Shrier’s findings undermine the premise of this movement to redefine the sexual boundaries of the ancients by modern left-wing standards. While the existence of trans-identified people might not be unique to the 20th and 21st centuries, (the Roman Emperor Elagabalus reportedly sought so-called sex-reassignment surgery), the sudden spike in those claiming alternate identities is. Even The New York Times has finally admitted that much.

“But there is something else, too,” Shrier writes, explaining a contrast between the presence of homosexuality versus transgenderism over time, specifically as it relates to conversion therapy.

We know homosexuality can’t be eliminated through socialization–because it hasn’t been for thousands of years, in all kinds of cultures that specifically attempted to repress it. And we have voluminous records, throughout history, of gay writers, poets, leaders, and philosophers living under oppressive regimes, even battling their own homosexuality, unsuccessfully. We don’t have any similar weight of history telling us that we can’t treat gender dysphoria.

The concept of transgenderism, meanwhile, remains a foreign one among primitive tribes.

There is already retribution, however, against academics who refuse to get on board with the trans movement’s latest antics to erase sex with the assumption of widespread transgenderism among ancient people.

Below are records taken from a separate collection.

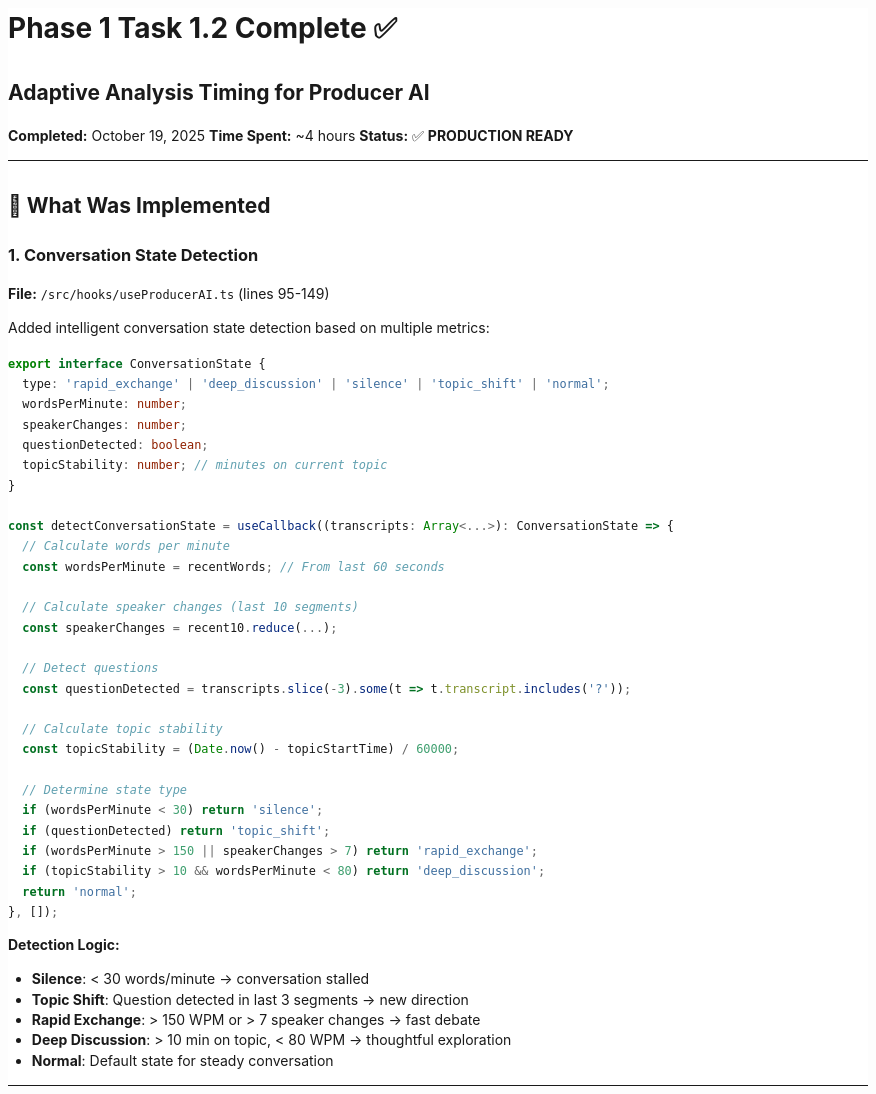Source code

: # Phase 1 Task 1.2 Complete ✅
## Adaptive Analysis Timing for Producer AI

**Completed:** October 19, 2025
**Time Spent:** ~4 hours
**Status:** ✅ **PRODUCTION READY**

---

## 🎯 What Was Implemented

### 1. Conversation State Detection

**File:** `/src/hooks/useProducerAI.ts` (lines 95-149)

Added intelligent conversation state detection based on multiple metrics:

```typescript
export interface ConversationState {
  type: 'rapid_exchange' | 'deep_discussion' | 'silence' | 'topic_shift' | 'normal';
  wordsPerMinute: number;
  speakerChanges: number;
  questionDetected: boolean;
  topicStability: number; // minutes on current topic
}

const detectConversationState = useCallback((transcripts: Array<...>): ConversationState => {
  // Calculate words per minute
  const wordsPerMinute = recentWords; // From last 60 seconds

  // Calculate speaker changes (last 10 segments)
  const speakerChanges = recent10.reduce(...);

  // Detect questions
  const questionDetected = transcripts.slice(-3).some(t => t.transcript.includes('?'));

  // Calculate topic stability
  const topicStability = (Date.now() - topicStartTime) / 60000;

  // Determine state type
  if (wordsPerMinute < 30) return 'silence';
  if (questionDetected) return 'topic_shift';
  if (wordsPerMinute > 150 || speakerChanges > 7) return 'rapid_exchange';
  if (topicStability > 10 && wordsPerMinute < 80) return 'deep_discussion';
  return 'normal';
}, []);
```

**Detection Logic:**
- **Silence**: < 30 words/minute → conversation stalled
- **Topic Shift**: Question detected in last 3 segments → new direction
- **Rapid Exchange**: > 150 WPM or > 7 speaker changes → fast debate
- **Deep Discussion**: > 10 min on topic, < 80 WPM → thoughtful exploration
- **Normal**: Default state for steady conversation

---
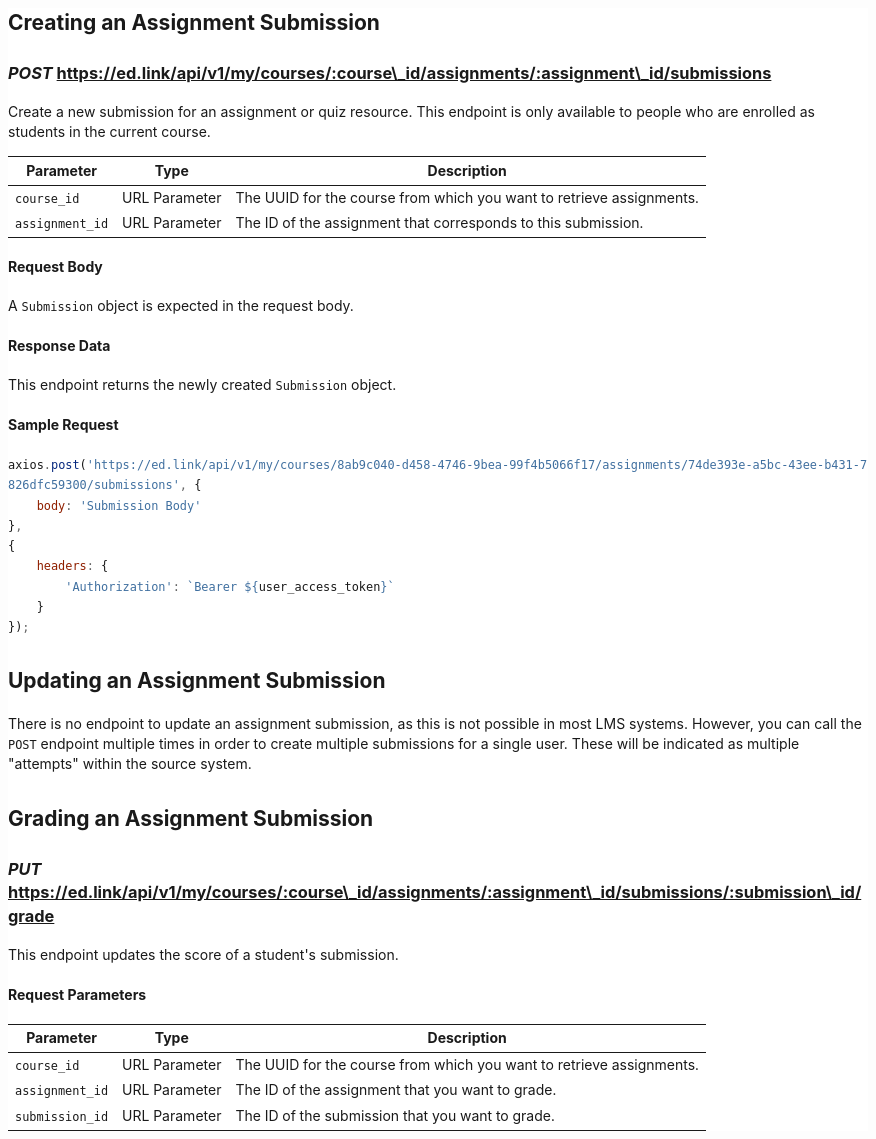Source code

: ## Creating an Assignment Submission
### *POST* https://ed.link/api/v1/my/courses/:course\_id/assignments/:assignment\_id/submissions

Create a new submission for an assignment or quiz resource. This endpoint is only available to people who are enrolled as students in the current course.

| Parameter | Type | Description |
|---|---|---|
| `course_id` | URL Parameter | The UUID for the course from which you want to retrieve assignments. |
| `assignment_id` | URL Parameter | The ID of the assignment that corresponds to this submission. |

#### Request Body

A `Submission` object is expected in the request body.

#### Response Data

This endpoint returns the newly created `Submission` object.

#### Sample Request

``` javascript
axios.post('https://ed.link/api/v1/my/courses/8ab9c040-d458-4746-9bea-99f4b5066f17/assignments/74de393e-a5bc-43ee-b431-7826dfc59300/submissions', {
    body: 'Submission Body'
},
{
    headers: {
        'Authorization': `Bearer ${user_access_token}`
    }
});
```

## Updating an Assignment Submission

There is no endpoint to update an assignment submission, as this is not possible in most LMS systems. However, you can call the `POST` endpoint multiple times in order to create multiple submissions for a single user. These will be indicated as multiple "attempts" within the source system.

## Grading an Assignment Submission
### *PUT* https://ed.link/api/v1/my/courses/:course\_id/assignments/:assignment\_id/submissions/:submission\_id/grade

This endpoint updates the score of a student's submission.

#### Request Parameters

| Parameter | Type | Description |
|---|---|---|
| `course_id` | URL Parameter | The UUID for the course from which you want to retrieve assignments. |
| `assignment_id` | URL Parameter | The ID of the assignment that you want to grade. |
| `submission_id` | URL Parameter | The ID of the submission that you want to grade. |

Whether it be motivated by a bizarre fantasy of ancient people or an obsession of professors seeking tenure to prove who’s more “progressive,” proponents have already deployed familiar tactics to coerce their colleagues to adopt their practice and refuse projections of so-called gender identity onto uncovered remains.

San Jose State Archaeology Professor Elizabeth Weiss was reportedly barred from her school’s human remains collection and is now engaged in litigation to reclaim access, according to The College Fix. The lawsuit was filed after she opposed the repatriation of remains, but she is also a critic of efforts to erase gender descriptions of remains until ancient lifestyles can prove correspondence with a certain sex, if their individual lifestyle can even be studied.

“Over time, biological anthropologists and archaeologists worked hard to determine which traits are determined by sex, regardless of time and culture,” Weiss told The College Fix. “This new policy of erasing this progress is a step back for science and women.”

“Sexing skeletal remains is a critical skill in forensics and any diminishing of this skill will negatively impact criminal investigations, denying the victims and their families justice,” Weiss added.